Placing a satellite office or manufacturing plant in a host country can also bring advantages to broadening international growth for a large corporation. Many host countries offer incentives in exchange with bringing in foreign investors such as lower taxes and favorable political influences. In order to implement a global competitive strategy, there are objectives that need to be met. Many large corporations use Michael E. Porter’s five forces of competitive position model. Small businesses wanting to expand on their current business eventually branching out into international territory would benefit from another of Porter’s models.
“Porter is also particularly recognised for his competitive ‘diamond’ model, used for assessing relative competitive strength of nations, and by implication their industries: Factor Conditions: production factors required for a given industry, e.g., skilled labour, logistics and infrastructure. Demand Conditions: extent and nature of demand within the nation concerned for the product or service. Related Industries: the existence, extent and international competitive strength of other industries in the nation concerned that support or assist the industry in question. Corporate Strategy, Structure and Rivalry: the conditions in the home market that affect how corporations are created, managed and grown; the idea being that firms that have to fight hard in their home market are more likely to be able to succeed in international markets.” [ (Chapman, 2004-2009) ]
With advantages comes disadvantages, one cannot exist without the other. It helps corporations wanting to promote global competition to learn from the mistakes of others. Embracing and truly understanding another country’s culture, traditions, politics, economy, security and internal competition can assist a company wanting to invest into international territory.
The most important factor to global competition is communication. This is imperative in learning the native language, values and cultures. If a large corporation does not invest research and time into the indigenous and native actions of its host country, communication with employees is going to fail. Also, there might be feeling of resentment and belligerent by the employees of foreign management when attempts to understand and learn are not proactive.
Another aspect is financial when launching into global competitive markets. “Barriers to Entry for the International Marketplace
* Cost of international presence
An average company will spend 1 million on the relocation of a Western Executive manager for an average 50% long term success rate. 90% of international business is carried out by only 10% of the largest companies.
* Lack of time
Reliable sources, contacts, distribution channels, have to be found, cultivated and trusted, from thousands of miles away. * Lack of experience or knowledge
International waters have different rules, languages, and cultural nuances that take years to learn.
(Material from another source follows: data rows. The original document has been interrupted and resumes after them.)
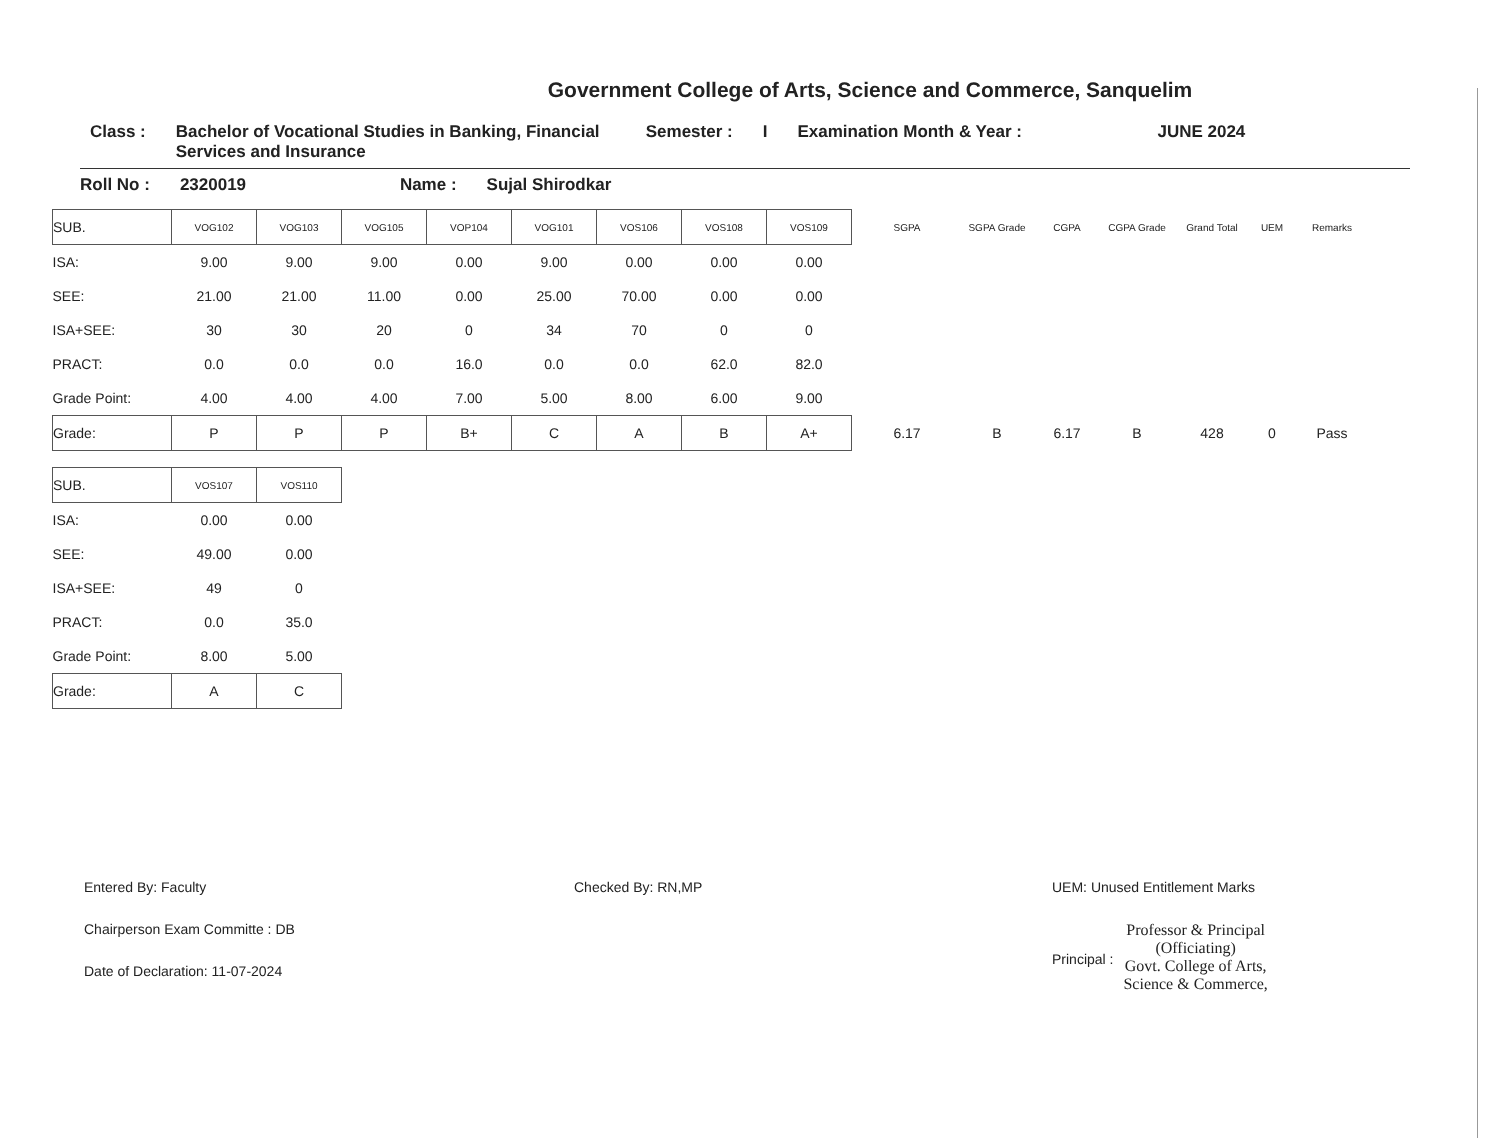Government College of Arts, Science and Commerce, Sanquelim
Class : Bachelor of Vocational Studies in Banking, Financial Services and Insurance
Semester : I Examination Month & Year : JUNE 2024
Roll No : 2320019 Name : Sujal Shirodkar
| SUB. | VOG102 | VOG103 | VOG105 | VOP104 | VOG101 | VOS106 | VOS108 | VOS109 | SGPA | SGPA Grade | CGPA | CGPA Grade | Grand Total | UEM | Remarks |
| --- | --- | --- | --- | --- | --- | --- | --- | --- | --- | --- | --- | --- | --- | --- | --- |
| ISA: | 9.00 | 9.00 | 9.00 | 0.00 | 9.00 | 0.00 | 0.00 | 0.00 | | | | | | | |
| SEE: | 21.00 | 21.00 | 11.00 | 0.00 | 25.00 | 70.00 | 0.00 | 0.00 | | | | | | | |
| ISA+SEE: | 30 | 30 | 20 | 0 | 34 | 70 | 0 | 0 | | | | | | | |
| PRACT: | 0.0 | 0.0 | 0.0 | 16.0 | 0.0 | 0.0 | 62.0 | 82.0 | | | | | | | |
| Grade Point: | 4.00 | 4.00 | 4.00 | 7.00 | 5.00 | 8.00 | 6.00 | 9.00 | | | | | | | |
| Grade: | P | P | P | B+ | C | A | B | A+ | 6.17 | B | 6.17 | B | 428 | 0 | Pass |
| SUB. | VOS107 | VOS110 |
| --- | --- | --- |
| ISA: | 0.00 | 0.00 |
| SEE: | 49.00 | 0.00 |
| ISA+SEE: | 49 | 0 |
| PRACT: | 0.0 | 35.0 |
| Grade Point: | 8.00 | 5.00 |
| Grade: | A | C |
Entered By: Faculty
Chairperson Exam Committe : DB
Date of Declaration: 11-07-2024
Checked By: RN,MP UEM: Unused Entitlement Marks
Principal :
Professor & Principal
(Officiating)
Govt. College of Arts,
Science & Commerce,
International business operates under varying legal standards, in markets with varying needs, and within political landscapes that operate under different rules.” (Strategies, 2009)
Money makes the world go round is a time old cliché, the same could be said for global competition. From ancient times to present day, the basic need for items whether elusive, common or exclusive remains the same. Simply, it is still the laws of supply and demand that promote global competition.
Works Cited
Chapman, A. (2004-2009).
Porter’s Five Forces Model. Retrieved August 12, 2011, from www.businessballs.com: http://www.businessballs.com/portersfiveforcesofcompetition.htm David, F. R. (2009).
The Nature of Global Competition. In F. R. David, Startegic Management: Concepts and Cases (p. 23).
Upper Saddle River, NJ: Prentice Hall. Strategies, P. G. (2009).